When I get to do what I love every day,which is help my teams solve problems in science to get medicines to patients faster, and help develop the next generation of scientists and engineers to get there faster than I did, I am still doing science every day—it’s just a little different to doing stuff on the bench. I still keep current and help review science, and help review reports and science policies, so it’s really the THINKING bit I get to do, and that’s the bit I love!

Dr Baker is passionate about science education and developing future scientific and engineering talent to help grow the Biotechnology industry in Australia through improved collaboration between industry and academia.

Patheon is a contract manufacturer of biological parental products produced from mammalian cell lines for both ongoing clinical trials and commercial drug manufacture serving a worldwide market.

Dr Baker is a mentor to both national and international professionals through the Royal Australian Chemical Institute (RACI) and Industry Mentoring Network in STEM (IMNIS). IMNIS is an industry-led initiative of the Australian Academy of Technology and Engineering. IMNIS connects motivated PhD students (mentees) in STEM with outstanding high-level industry leaders (mentors).

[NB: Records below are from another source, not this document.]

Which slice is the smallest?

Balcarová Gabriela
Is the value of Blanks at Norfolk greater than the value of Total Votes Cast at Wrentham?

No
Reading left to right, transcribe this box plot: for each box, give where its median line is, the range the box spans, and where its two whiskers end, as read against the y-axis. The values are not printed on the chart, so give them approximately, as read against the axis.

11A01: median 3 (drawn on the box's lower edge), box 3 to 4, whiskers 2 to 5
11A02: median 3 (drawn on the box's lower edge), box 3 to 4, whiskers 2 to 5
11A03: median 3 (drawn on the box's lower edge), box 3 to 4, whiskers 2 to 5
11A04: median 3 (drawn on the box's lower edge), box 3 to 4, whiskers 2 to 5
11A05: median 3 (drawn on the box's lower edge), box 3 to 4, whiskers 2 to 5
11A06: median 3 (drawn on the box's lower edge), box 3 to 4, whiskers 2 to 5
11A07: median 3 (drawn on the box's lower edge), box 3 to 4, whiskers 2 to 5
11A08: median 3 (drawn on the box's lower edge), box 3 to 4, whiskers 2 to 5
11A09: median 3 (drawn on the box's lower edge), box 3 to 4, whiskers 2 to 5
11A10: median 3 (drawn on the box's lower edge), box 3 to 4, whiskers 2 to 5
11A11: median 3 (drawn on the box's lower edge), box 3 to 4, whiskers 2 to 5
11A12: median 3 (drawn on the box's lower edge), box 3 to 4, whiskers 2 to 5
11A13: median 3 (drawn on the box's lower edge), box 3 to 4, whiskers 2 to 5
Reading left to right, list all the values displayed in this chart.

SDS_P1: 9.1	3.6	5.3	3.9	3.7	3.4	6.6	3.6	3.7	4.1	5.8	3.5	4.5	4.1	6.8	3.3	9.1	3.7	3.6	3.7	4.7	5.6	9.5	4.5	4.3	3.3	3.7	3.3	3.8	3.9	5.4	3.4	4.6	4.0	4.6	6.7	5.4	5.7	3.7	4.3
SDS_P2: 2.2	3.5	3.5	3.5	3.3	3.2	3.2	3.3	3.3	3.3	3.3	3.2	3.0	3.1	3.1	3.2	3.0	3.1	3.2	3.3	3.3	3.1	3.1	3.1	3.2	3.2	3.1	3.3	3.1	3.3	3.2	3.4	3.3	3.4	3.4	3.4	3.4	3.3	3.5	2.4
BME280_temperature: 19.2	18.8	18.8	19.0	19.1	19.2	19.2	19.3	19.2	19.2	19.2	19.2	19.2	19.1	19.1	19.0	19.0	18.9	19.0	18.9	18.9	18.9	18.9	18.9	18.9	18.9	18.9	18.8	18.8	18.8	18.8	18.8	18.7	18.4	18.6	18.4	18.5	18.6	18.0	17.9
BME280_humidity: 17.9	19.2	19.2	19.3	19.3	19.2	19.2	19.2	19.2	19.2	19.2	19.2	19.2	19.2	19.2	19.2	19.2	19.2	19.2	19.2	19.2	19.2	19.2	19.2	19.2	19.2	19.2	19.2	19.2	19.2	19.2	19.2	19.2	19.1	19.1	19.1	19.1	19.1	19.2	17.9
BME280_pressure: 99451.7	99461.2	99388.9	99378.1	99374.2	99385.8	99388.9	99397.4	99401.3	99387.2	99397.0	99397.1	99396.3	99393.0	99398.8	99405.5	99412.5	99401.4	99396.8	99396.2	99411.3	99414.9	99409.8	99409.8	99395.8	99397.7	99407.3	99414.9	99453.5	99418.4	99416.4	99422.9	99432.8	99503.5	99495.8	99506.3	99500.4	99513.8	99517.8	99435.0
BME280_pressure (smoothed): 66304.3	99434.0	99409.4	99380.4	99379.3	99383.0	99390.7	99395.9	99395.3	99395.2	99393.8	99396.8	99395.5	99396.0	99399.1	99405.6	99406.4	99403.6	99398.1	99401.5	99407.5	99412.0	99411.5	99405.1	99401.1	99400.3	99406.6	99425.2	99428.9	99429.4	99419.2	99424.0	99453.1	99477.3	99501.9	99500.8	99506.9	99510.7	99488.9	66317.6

Dr Baker has a strong academic and commercial background, holding a variety of positions in the biotechnology and biopharmaceutical industry for over 20 years in the UK.
Returning to Australia, Dr Baker took up the GM role in Patheon in 2015. Dr Baker graduated with 1st class Honours from the first ever intake of University of QLDs Bachelor of Applied Science Biotechnology programme then obtained her PhD from the Australian National University in Canberra based in CSIRO.